By Karine Vann for Boston Compass (#124)
June 30, 2020
I live in one of the Boston area’s most iconic styles of housing: the multi-family, triple-decker home. Our house was built in 1910, and much about the original floor plan has remained intact. Modern real estate developers salivate over the bones of homes like ours, which architectural historian and native Bostonian Arthur Krim described in 1977 as “neither tenement nor mansion, but rather good solid housing.” Back then, these homes were affordable housing, designed for Boston’s emerging middle class streetcar suburbs. Krim called it “a democratic architecture… built to give the average family the benefits of the suburbs while living close to city jobs.”
But while the original structure and inherent accessibility of three-deckers is what gives them high-value status in today’s urban market, developers grit their teeth at the original layout of their interior space.
The door count in our 900 square foot apartment is fifteen. Guests visiting our house for the first time are usually confused when they enter the front door, only to be greeted with three more doors leading to the basement, kitchen, and living rooms respectively. In the kitchen alone, there are five doors—all of differing heights—three of which are crowded unevenly on one wall. In an HGTV show about flipping homes, we are the before image.
The door count in our 900 square foot apartment is fifteen.
For decades, as a society, we’ve been moving away from meticulously carved up spaces like the one I live in and gravitating instead towards the “open floor concept.” The origins of this trend, visible everywhere from millennial office spaces to mass-produced mcmansions, can be attributed to the architectural philosophy of Frank Lloyd Wright. Opening and freeing up space was a way of mimicking “organic simplicity” found in nature, which Wright felt was the future of architecture.
Prior to that point, domestic space (at least in the anglo-saxon tradition that informed American housing) had followed a specific kind of trajectory. It was designed for families that spent most of their time at home, provided nearly entirely for themselves, and had far less technology. There was a need to segregate spaces in the home with clear boundaries because distinct tasks were being performed in them: the parlor where large, middle-class families spent time or hosted guests, the dining room where they ate, the kitchen where they (or the servants) prepared food and washed dishes.

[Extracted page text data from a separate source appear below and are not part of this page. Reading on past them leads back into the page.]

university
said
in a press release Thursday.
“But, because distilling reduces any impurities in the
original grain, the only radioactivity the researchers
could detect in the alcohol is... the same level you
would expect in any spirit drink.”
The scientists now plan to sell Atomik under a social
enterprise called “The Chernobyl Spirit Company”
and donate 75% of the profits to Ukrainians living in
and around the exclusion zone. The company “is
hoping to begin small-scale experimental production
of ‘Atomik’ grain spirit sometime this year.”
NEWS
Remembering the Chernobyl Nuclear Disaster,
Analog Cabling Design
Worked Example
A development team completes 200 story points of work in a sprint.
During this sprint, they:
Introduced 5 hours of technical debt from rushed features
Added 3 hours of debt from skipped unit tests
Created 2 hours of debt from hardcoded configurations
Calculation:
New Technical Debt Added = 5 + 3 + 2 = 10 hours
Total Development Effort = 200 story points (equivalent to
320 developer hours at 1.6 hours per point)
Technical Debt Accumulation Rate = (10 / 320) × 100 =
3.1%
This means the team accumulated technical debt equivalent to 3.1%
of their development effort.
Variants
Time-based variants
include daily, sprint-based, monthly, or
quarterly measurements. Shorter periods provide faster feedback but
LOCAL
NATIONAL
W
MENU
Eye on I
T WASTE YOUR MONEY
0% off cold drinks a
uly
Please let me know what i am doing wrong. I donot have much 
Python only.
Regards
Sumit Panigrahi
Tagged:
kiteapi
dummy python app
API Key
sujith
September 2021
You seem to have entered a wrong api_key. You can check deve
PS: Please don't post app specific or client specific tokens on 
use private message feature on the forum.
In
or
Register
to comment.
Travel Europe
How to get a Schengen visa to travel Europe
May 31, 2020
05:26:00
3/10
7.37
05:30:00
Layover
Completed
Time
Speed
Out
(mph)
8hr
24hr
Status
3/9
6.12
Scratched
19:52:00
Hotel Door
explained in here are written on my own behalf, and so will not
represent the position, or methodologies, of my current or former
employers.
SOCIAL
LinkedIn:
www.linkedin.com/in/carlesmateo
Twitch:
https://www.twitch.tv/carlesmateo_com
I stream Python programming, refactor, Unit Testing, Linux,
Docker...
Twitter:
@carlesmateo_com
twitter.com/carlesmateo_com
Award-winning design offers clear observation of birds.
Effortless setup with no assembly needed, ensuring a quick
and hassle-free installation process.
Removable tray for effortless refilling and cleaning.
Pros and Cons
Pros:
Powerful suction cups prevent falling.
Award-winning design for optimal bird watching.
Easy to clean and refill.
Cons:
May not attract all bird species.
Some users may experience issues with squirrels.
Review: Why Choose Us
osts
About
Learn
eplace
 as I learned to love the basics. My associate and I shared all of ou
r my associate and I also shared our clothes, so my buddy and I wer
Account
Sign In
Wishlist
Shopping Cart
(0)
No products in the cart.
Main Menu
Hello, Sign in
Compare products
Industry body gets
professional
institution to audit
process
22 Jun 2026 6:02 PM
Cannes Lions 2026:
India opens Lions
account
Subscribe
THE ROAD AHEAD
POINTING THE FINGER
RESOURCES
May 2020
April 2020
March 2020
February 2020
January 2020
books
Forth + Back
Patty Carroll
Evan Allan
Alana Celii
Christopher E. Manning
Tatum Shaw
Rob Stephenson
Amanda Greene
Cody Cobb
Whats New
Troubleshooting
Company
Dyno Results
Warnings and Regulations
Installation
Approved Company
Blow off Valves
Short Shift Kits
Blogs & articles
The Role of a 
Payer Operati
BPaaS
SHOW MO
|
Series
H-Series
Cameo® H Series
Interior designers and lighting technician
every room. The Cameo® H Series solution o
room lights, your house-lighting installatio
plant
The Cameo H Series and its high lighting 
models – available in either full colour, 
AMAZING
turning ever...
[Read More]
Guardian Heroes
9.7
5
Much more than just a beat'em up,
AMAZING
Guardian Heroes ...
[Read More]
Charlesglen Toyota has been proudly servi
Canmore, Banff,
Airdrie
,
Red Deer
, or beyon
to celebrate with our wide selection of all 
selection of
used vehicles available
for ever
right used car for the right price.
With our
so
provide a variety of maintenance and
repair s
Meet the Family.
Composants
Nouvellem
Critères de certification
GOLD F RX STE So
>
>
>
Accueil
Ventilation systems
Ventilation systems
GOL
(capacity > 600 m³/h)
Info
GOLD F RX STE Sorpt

Wright found this utilitarian approach to space stifling. “Dwellings of that period were ‘cut up,’ advisedly and completely, with the grim determination that should go with any cutting process,” he wrote in a lecture in 1933. “The ‘interiors’ consisted of boxes beside or inside other boxes, called rooms. All boxes inside a complicated boxing. Each domestic ‘function’ was properly box to box. I could see little sense in this inhibition, this cellular sequestration that implied ancestors familiar with the cells of penal institutions, except for the privacy of bedrooms on the upper floor.”
Dwellings of that period were ‘cut up,’ advisedly and completely, with the grim determination that should go with any cutting process
Wright’s ideas revolutionized domestic space in America in some ways for the better. But they also had some unintended consequences.
Two months ago, like countless Americans, we lost important third places nearly overnight: offices, restaurants, bars, theaters, performance venues, museums, libraries, parks and playgrounds closed indefinitely. On top of that, we acquired a guest. Before New York City went into total lockdown and before anybody knew how bad it would get, my husband’s sister booked an overnight train to Cambridge, expecting to stay only for two weeks (but which, before we knew it, had become two months).
Walls, once unwelcoming and oppressive, were what permitted us to comfortably accommodate this drastic return to domestic life. French doors cordon off the living room into its own mini apartment, making it quite painless to house an impromptu third roommate in a small, one bedroom apartment, while still maintaining a sense of privacy. The once-despised wall between the kitchen and dining area has earned our respect, as those preparing dinner can, with the door closed, get an early start without interrupting those still ‘at work’ in the next room.
Walls, once unwelcoming and oppressive, were what permitted us to comfortably accommodate this drastic return to domestic life.
In opening up domestic space, Wright hoped to liberate inhabitants from restrictive social and physical boundaries. He also hoped to discourage the clutter and materialism he felt characterized homes with “over-complicated” floor plans, and buoy a sense of connection to the natural world. Paradoxically, his ideas came at a time in which Americans would sever their ties to nature and its processes.
In less than a century, homes that were once productive and self-reliant became oriented nearly entirely around consumption. There isn’t a single reason for this shift, which is tied up with social issues like the womens’ rights movement. (Tackling the grueling tasks of keeping the household running was a burden unfairly and thanklessly prescribed onto women.) Intentional or not, the open floor concept accompanied, and perhaps mirrored, this economic and social transformation. What good is a wall between the kitchen and the dining room for a society that hardly ever cooks for itself anymore?
Spending more time at home, cooking all of our own meals, and providing our own entertainment helped my family see how designating functional spaces in a home facilitates a household that is more, well, functional. I wonder if there’s not something we can learn from this time spent at home. Wright’s open concept experiment has run its course—with consequences both good and bad. After a century of tearing down walls, maybe leaving a few up isn’t such a bad idea.